- _Texto de estudo_
Apanhados pelo smartphone?

Os telefones mudaram e nós mudámos com eles. Mas ainda que isto não seja uma novidade, está em permanente atualização: todos os dias surge uma nova app capaz de nos fazer render mais um pouco ao guru pessoal que transportamos dentro do bolso, o smartphone. E se é verdade que parece ter todas as respostas, não podemos esquecer de ir fazendo esta pergunta: estamos mesmo dispostos a depender tanto de um aparelho?

Na era dos smartphones, dei­xámos de parar para per­guntar o caminho, temos a aplicação do GPS. Parámos de usar leitores de MP3, te­mos a playlist numa pasta ou online. Abandonámos o uso da máquina fotográfica, da agenda em papel, do relógio e do despertador, usamos os do telefone. E já não ligamos aos nossos amigos para saber como estão ou por onde andam, vemos isso com um toque no Instagram, no Twitter ou no Facebook. Quando o smartphone avaria, é roubado, perdido, fica sem carga ou sem re­de, é perturbador. Em todos os outros mo­mentos – em que está perfeitamente opera­cional – também é. Só que nem damos con­ta. Mas, afinal, quando é que concentrámos uma parte tão grande da nossa vida e da nos­sa funcionalidade num único objeto?

- _O que fazer_
1 - Segundo o texto sobre o smartphone, que aplicação usamos hoje em vez de parar para perguntar o caminho?
2 - Resume o texto sobre o smartphone em duas frases.
3 - Transcreve do texto sobre o smartphone o trecho que vai desde "Apanhados pelo smartphone?" até "de um aparelho?", inclusive.
As entradas não têm qualquer papel nestas tarefas.

- _Dados de origem_

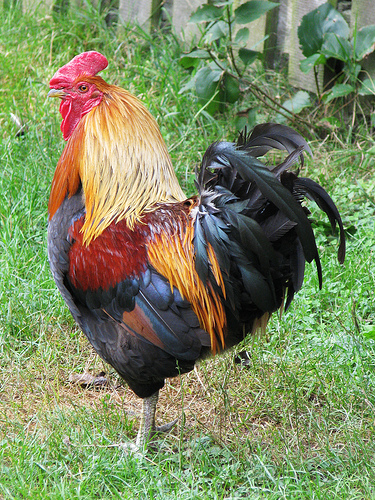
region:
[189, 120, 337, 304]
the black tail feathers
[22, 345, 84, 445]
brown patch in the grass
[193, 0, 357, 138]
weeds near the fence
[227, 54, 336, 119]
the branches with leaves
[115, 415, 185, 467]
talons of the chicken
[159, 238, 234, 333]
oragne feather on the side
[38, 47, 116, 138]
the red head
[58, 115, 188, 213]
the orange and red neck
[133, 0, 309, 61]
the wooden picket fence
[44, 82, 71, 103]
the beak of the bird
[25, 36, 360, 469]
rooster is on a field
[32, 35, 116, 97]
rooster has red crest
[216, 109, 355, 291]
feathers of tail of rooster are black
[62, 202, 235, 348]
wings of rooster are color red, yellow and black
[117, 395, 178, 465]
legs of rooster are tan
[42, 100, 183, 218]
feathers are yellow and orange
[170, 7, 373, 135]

...

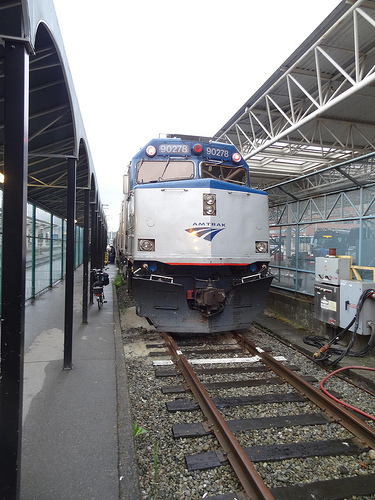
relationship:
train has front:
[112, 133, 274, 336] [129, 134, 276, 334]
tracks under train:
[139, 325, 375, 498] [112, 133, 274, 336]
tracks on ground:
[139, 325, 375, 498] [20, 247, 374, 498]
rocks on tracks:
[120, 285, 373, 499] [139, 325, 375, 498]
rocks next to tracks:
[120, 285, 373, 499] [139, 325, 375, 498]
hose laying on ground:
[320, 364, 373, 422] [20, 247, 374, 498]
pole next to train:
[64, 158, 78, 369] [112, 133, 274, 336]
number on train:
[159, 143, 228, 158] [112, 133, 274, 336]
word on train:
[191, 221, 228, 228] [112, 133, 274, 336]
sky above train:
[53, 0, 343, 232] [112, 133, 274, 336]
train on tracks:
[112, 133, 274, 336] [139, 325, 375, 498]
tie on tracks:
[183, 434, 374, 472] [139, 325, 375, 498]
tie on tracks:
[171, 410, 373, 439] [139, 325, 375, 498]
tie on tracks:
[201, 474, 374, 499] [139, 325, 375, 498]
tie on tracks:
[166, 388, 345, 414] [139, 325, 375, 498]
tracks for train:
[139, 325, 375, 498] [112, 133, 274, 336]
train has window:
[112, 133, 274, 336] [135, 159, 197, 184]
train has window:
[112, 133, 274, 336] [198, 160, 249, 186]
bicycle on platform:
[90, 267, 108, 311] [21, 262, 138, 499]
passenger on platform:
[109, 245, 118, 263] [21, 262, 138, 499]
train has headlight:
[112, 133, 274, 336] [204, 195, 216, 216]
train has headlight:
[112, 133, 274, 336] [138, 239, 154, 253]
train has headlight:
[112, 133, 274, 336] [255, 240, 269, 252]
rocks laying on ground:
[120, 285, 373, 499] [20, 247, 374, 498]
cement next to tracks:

- _Soluções_
1 - A aplicação do GPS.

2 - Os telefones mudaram e nós mudámos com eles: o smartphone tomou o lugar do pedido de indicações, do leitor de MP3, da máquina fotográfica, da agenda em papel, do relógio e do despertador, e até deixámos de ligar aos amigos, vendo antes como estão no Instagram, no Twitter ou no Facebook. Ficar sem ele é perturbador, e o texto pergunta se estamos mesmo dispostos a depender tanto de um aparelho no qual concentrámos uma parte tão grande da nossa vida.

3 -
Apanhados pelo smartphone?

Os telefones mudaram e nós mudámos com eles. Mas ainda que isto não seja uma novidade, está em permanente atualização: todos os dias surge uma nova app capaz de nos fazer render mais um pouco ao guru pessoal que transportamos dentro do bolso, o smartphone. E se é verdade que parece ter todas as respostas, não podemos esquecer de ir fazendo esta pergunta: estamos mesmo dispostos a depender tanto de um aparelho?